*** Block opens ***

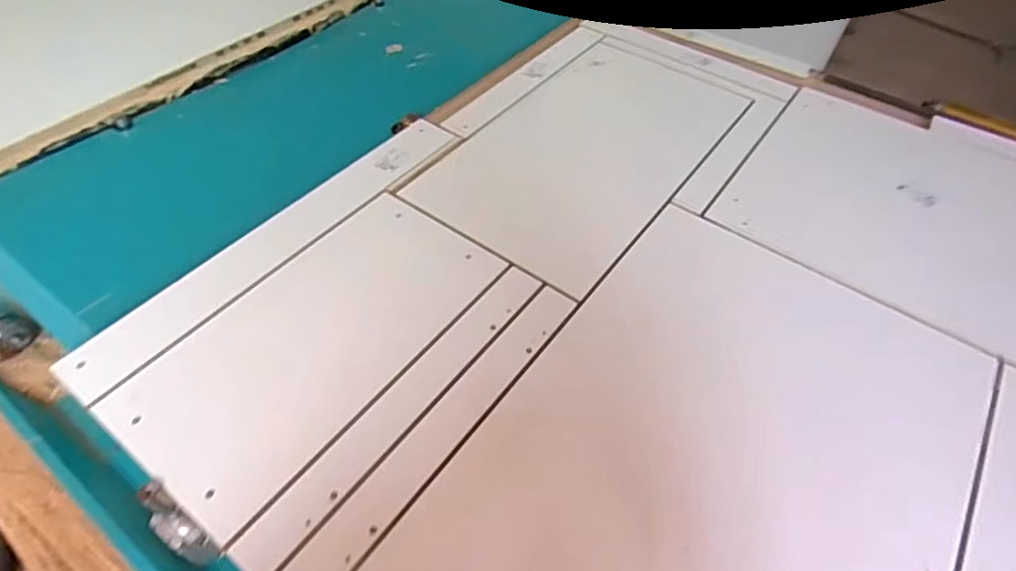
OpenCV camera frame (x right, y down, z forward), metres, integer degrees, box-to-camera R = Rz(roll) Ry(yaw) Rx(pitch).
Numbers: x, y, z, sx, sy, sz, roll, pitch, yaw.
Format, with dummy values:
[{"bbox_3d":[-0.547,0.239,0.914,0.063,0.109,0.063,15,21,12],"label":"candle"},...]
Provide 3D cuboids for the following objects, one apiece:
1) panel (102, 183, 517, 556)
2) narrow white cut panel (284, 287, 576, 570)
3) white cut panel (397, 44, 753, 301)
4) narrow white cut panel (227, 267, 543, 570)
[{"bbox_3d":[-0.224,0.053,0.687,0.221,0.016,0.438,32,57,20],"label":"panel"},{"bbox_3d":[-0.065,0.147,0.613,0.046,0.013,0.436,32,57,20],"label":"narrow white cut panel"},{"bbox_3d":[0.140,-0.233,0.924,0.315,0.017,0.564,33,57,21],"label":"white cut panel"},{"bbox_3d":[-0.108,0.121,0.630,0.049,0.016,0.437,32,57,20],"label":"narrow white cut panel"}]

*** Block closes ***

Using the listing above, return exactly, and only, the lines from the one that contains "3) white cut panel (397, 44, 753, 301)" through its last line, both included.

3) white cut panel (397, 44, 753, 301)
4) narrow white cut panel (227, 267, 543, 570)
[{"bbox_3d":[-0.224,0.053,0.687,0.221,0.016,0.438,32,57,20],"label":"panel"},{"bbox_3d":[-0.065,0.147,0.613,0.046,0.013,0.436,32,57,20],"label":"narrow white cut panel"},{"bbox_3d":[0.140,-0.233,0.924,0.315,0.017,0.564,33,57,21],"label":"white cut panel"},{"bbox_3d":[-0.108,0.121,0.630,0.049,0.016,0.437,32,57,20],"label":"narrow white cut panel"}]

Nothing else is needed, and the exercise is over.